You remind me of Chamath Palihapitiya. He's this billionaire who likes to call things "cheap low quality junk" too, but for him it's anything is under like $5000, or not made in Milan or the French riviera. He's hamming it up for the audience but the point is the same. Every strata of wealth has the luxury of not buying the "cheap low quality junk" of the strata below it. To you, they are temu possessions, but to another person they are just their possessions. Everyone would love to be wealthy enough to never check a pricetag. And even then, plenty of products last just as long no matter what you spend on them. Many things are literally identical and just marked up 10x by the middleman who imported it to your local store.

watwut 6 days ago

Those people are not helped by loosing customers and there is no plan to help them.
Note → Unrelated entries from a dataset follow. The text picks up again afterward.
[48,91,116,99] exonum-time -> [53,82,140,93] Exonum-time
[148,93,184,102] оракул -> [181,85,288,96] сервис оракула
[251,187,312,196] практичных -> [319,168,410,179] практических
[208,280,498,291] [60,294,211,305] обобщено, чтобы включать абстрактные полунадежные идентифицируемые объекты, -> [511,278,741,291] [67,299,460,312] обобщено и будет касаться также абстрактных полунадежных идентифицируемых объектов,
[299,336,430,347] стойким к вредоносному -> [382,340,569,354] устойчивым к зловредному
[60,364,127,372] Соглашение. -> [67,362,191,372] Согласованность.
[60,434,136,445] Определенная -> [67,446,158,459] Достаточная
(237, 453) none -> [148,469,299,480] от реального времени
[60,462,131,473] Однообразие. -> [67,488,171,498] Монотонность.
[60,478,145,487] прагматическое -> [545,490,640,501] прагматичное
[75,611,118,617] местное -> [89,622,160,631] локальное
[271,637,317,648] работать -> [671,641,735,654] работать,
They would be helped by better job opportunities where they live, by more governmental protections for workers where they live etc.
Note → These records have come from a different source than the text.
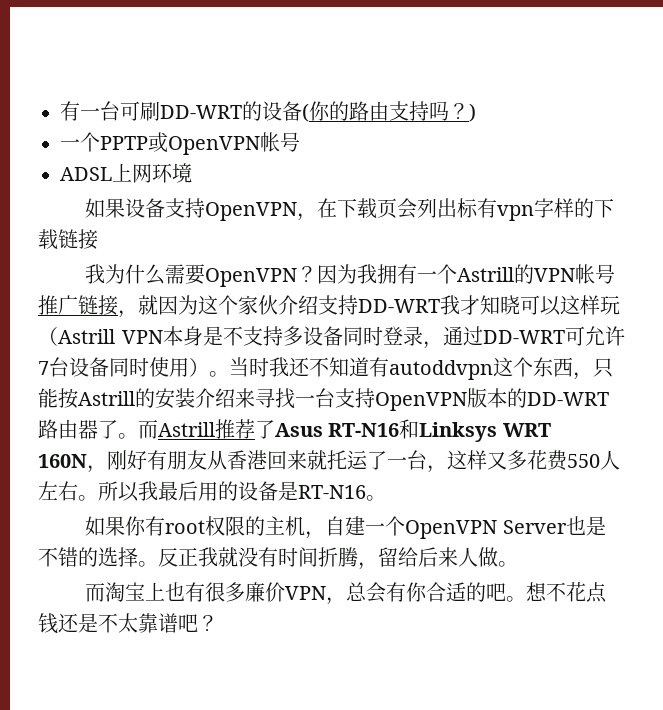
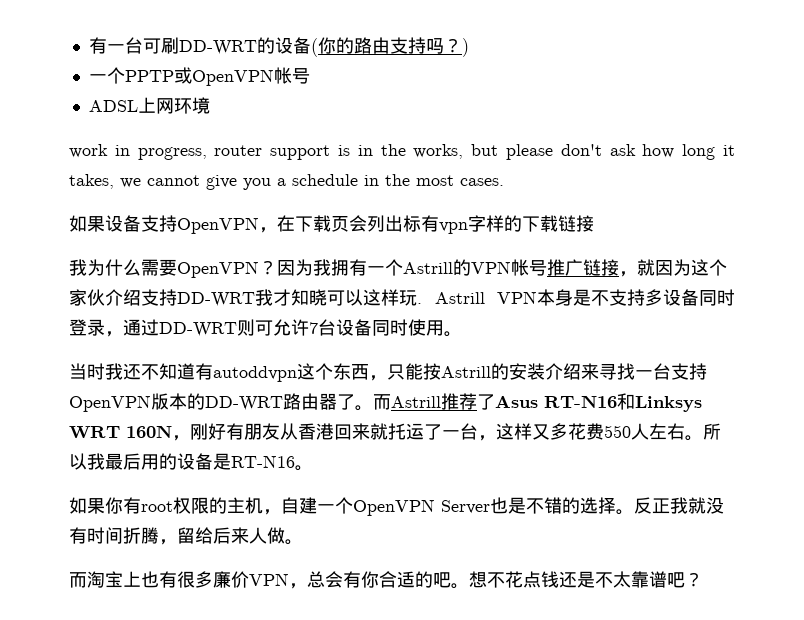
(192, 173) none -> [69,144,735,160] [69,174,504,190] // work in progress, router support is in the works, but please don't ask how long it takes, we cannot give you a schedule in the most cases.
[38,327,58,346] （ -> [417,303,422,304] .
(565, 337) none -> [237,319,255,336] 则
[189,358,229,377] ）。 -> [444,331,462,337] 。 //

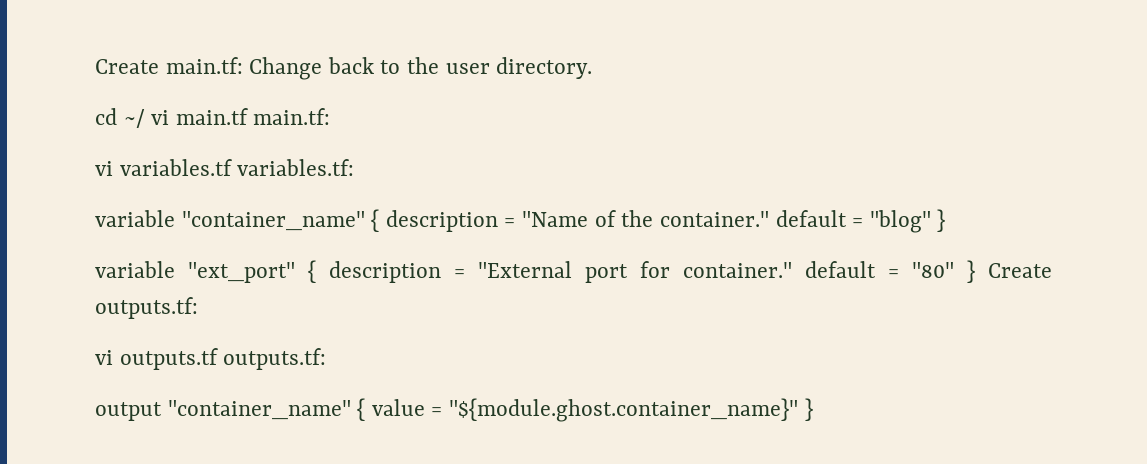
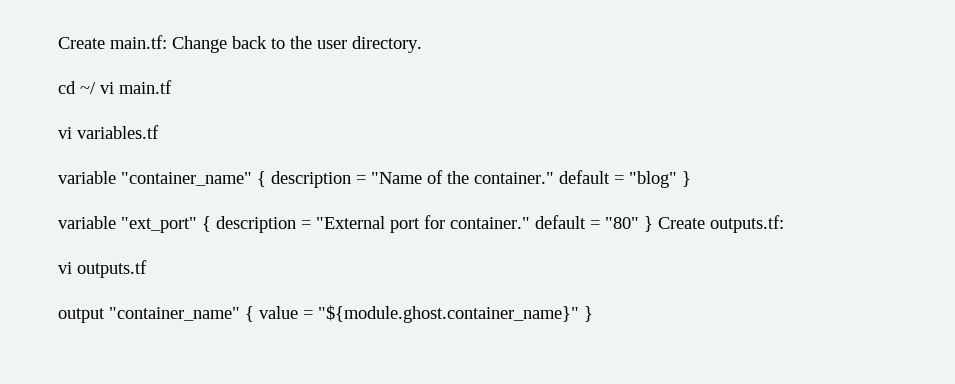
[253,108,331,125] main.tf: -> (172, 87) none
[237,159,355,176] variables.tf: -> (159, 132) none
[223,348,327,370] outputs.tf: -> (147, 269) none

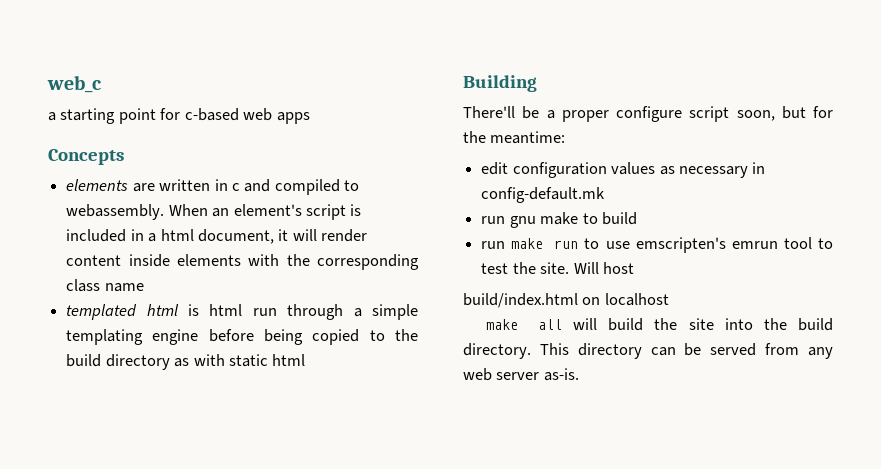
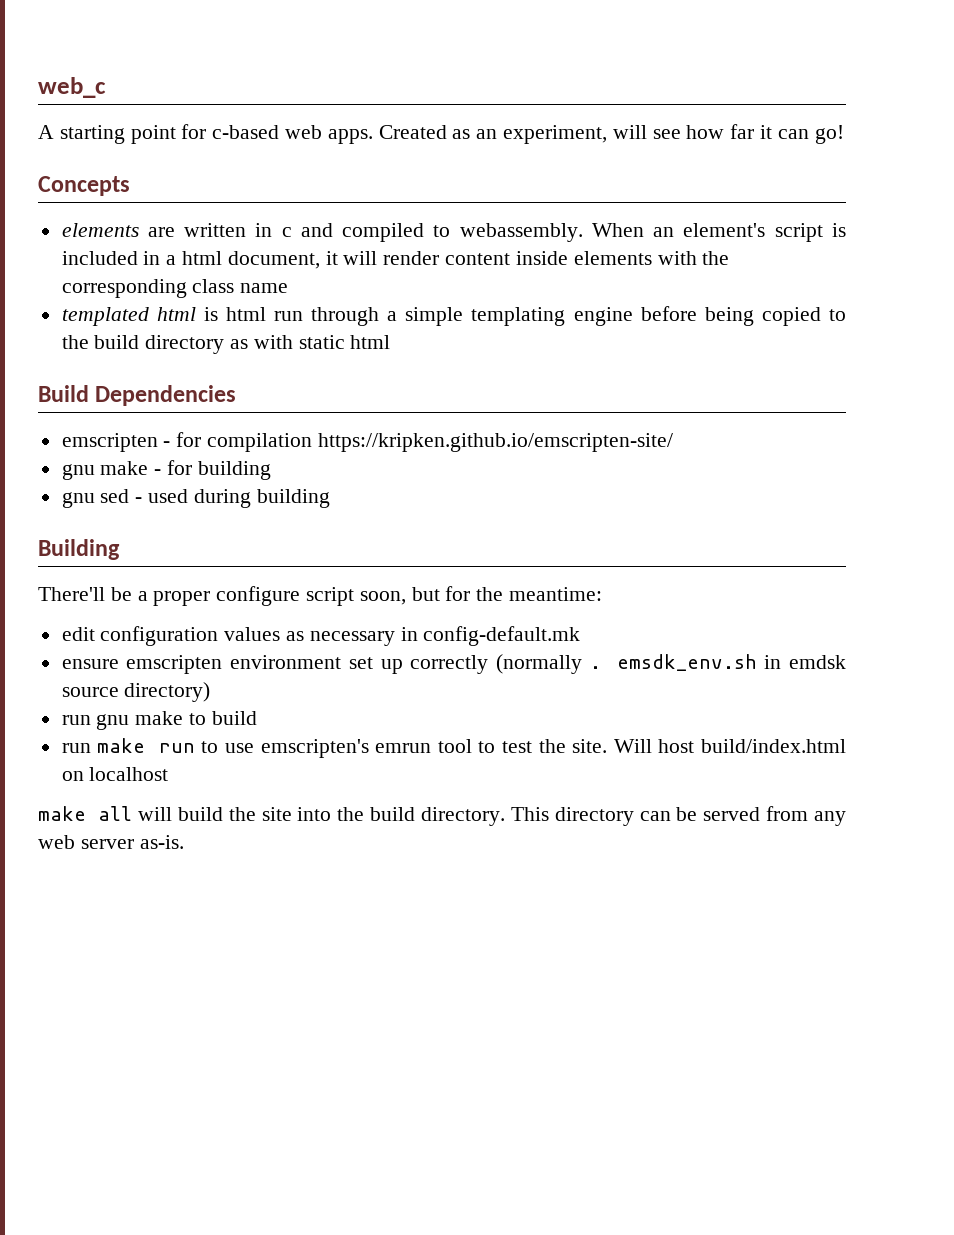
[48,112,56,121] a -> [38,125,54,139] A
[276,112,310,124] apps -> [327,124,844,144] apps. Created as an experiment, will see how far it can go!
(306, 360) none -> [38,385,237,406] [61,432,673,452] [61,460,271,480] [61,489,330,508] // Build Dependencies // emscripten - for compilation https://kripken.github.io/emscripten-site/ // gnu make - for building // gnu sed - used during building
(606, 195) none -> [61,654,847,674] [61,682,211,702] // ensure emscripten environment set up correctly (normally . emsdk_env.sh in emdsk source directory)
(634, 268) // -> (695, 746) none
But, someone buying stuff made by their employer is not what harms them.

simgt 6 days ago

> But, someone buying stuff made by their employer is not what harms them.

It is exactly what harms them.

With that logic one can defend keeping children in tantalum mines in the supply chain of an iPhone. That's not an acceptable status quo...

Removing the market for immoral exploitation of beings and the environment is a necessary step. The size of the market for things made fairly needs to grow.

seanmcdirmid 6 days ago

There are kids in Congo that are claiming to be older than they are so they can get work in mines to feed themselves and their families. If they don’t work they and their families starve, but if they do work they are encouraging immoral child labor. I don’t understand why many people think the answer is easy and straightforward in that case, this sounds like the trolley problem to me.

simgt 5 days ago

The people involved in international aid in particular know fine well that it's not an easy problem to solve... Exploitation and corruption is at every level here. For a children in Congo it may be a better option if the only alternative is to starve, but let's not pretend that everyone from the mine owner to the smartphone buyer is not profiting from that situation.

As a consumer one of the few immediate means of action we have is to at least refuse these products when we can... Then yeah, vote, donate, get involved for these kids to live decently.

seanmcdirmid 5 days ago

Let’s say we boycott the Congo because they allow child labor (or turn a blind eye to it), and they see our “fix” (disallow it, let them starve) as barbaric because they have nowhere near enough resources to just make the starving problem go away (or to consider that as a possible solution). Did we make progress on anything by cutting the Congo off economically? We already know that if the country became richer the problem would probably go away naturally, but making it poorer instead, why?

I kind of understand why China invests in Africa the way it does vs how the west seems to just throw charity and morality at it. Development would solve the problem naturally (a richer society will stop sending their kids to the mines, or having their schools organize them to make fireworks, a sad state of affairs that happened less than two decades ago in China but now is unthinkable).

flappyeagle 6 days ago

*losing

properpopper 6 days ago

Environment protection in the EU

good:

- replace plastic straws/cups with paper based ones

questionable:

- limit nicotine products to 10ml, so now instead of buying one bottle (200ml for example) of nicotine you have to buy 20 bottles 10ml each - ???

kortex 5 days ago

The nicotine bottle size constraint is a safety concern. Spilling a 200ml bottle of nicotine easily has the potential to cause lethality or morbidity through skin absorption, particularly in children. A 10ml bottle can still cause injury, but it is way more likely to be survivable.

In this case, the safety concerns outweigh the environmental concerns.

tempaccount420 6 days ago

> good:

> - replace plastic straws/cups with paper based ones

This belongs at least in "questionable" if not just "bad"

kbelder 5 days ago

I'm so out of the vice loop. What nicotine products do you buy in a bottle?

jacobgkau 5 days ago

I don't use them, but I'd assume vape juice.